Closed
Milestone
SP15-Item01: model testing during training
Milestone ID: 2769
As a researcher, i want to perform model testing during an experimentation (training):
Test datasets can be :
- researcher side testing dataset, it is permanently 100% dedicated to testing
- node side testing+training dataset, dynamically split dataset at each researcher request (random samples selected for testing), researcher specifies experiment ratio for testing/training samples in this dataset.
- node side testing dataset is a specific case with a 100% ratio for this dataset
Workflow :
- the round is started: each node performs a random split between training and testing data according to the ratio established. The performance is first assessed with the aggregated parameters (initialization, round N-1 params) on the testing split . The performance is then assessed with the optimized parameters (round N params) on the same testing split
- parameters are aggregated by the researcher, which also receives all the metrics
- eventually the researcher assess the performance on its own testing data (round N params)

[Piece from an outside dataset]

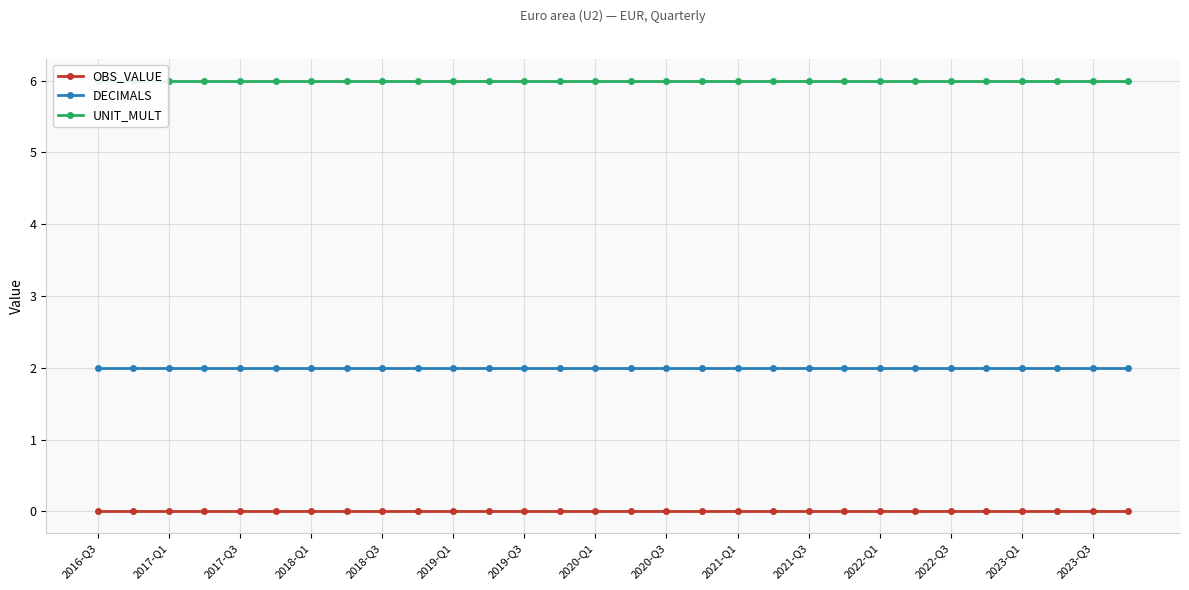

How many lines are shown in the chart?

3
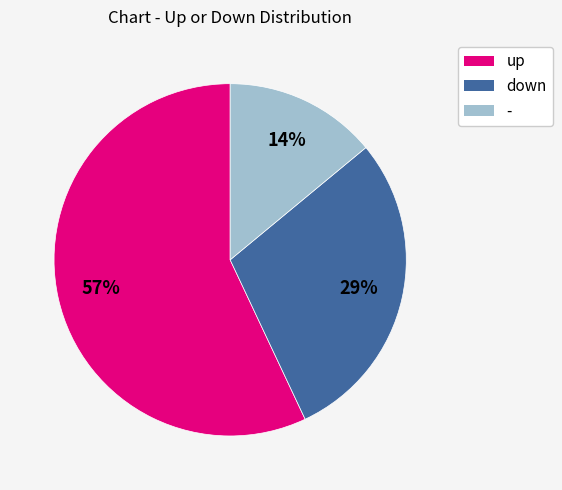

Count the number of slices in the pie.

3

- the new aggregated model is sent to the nodes for a new round (go to point 1)
Note: the split of a dataset between training/testing data is done at each round. So a sample may belong to training dataset during a round, and to testing dataset during the next round.
Terminology:
- validation: process of giving a heuristic information on the accuracy of a model during training. May use samples that are also used for training at some point. Covered by this user story.
- testing: process of assessing the accuracy of a model after training, on holdout samples than the one that were used for training. Not part of that user story, may be implemented at a later point (eg: #228)
Note: updated 2022-06-16, we swapped the definitions of testing <=> validation
[replaces #184 (closed)]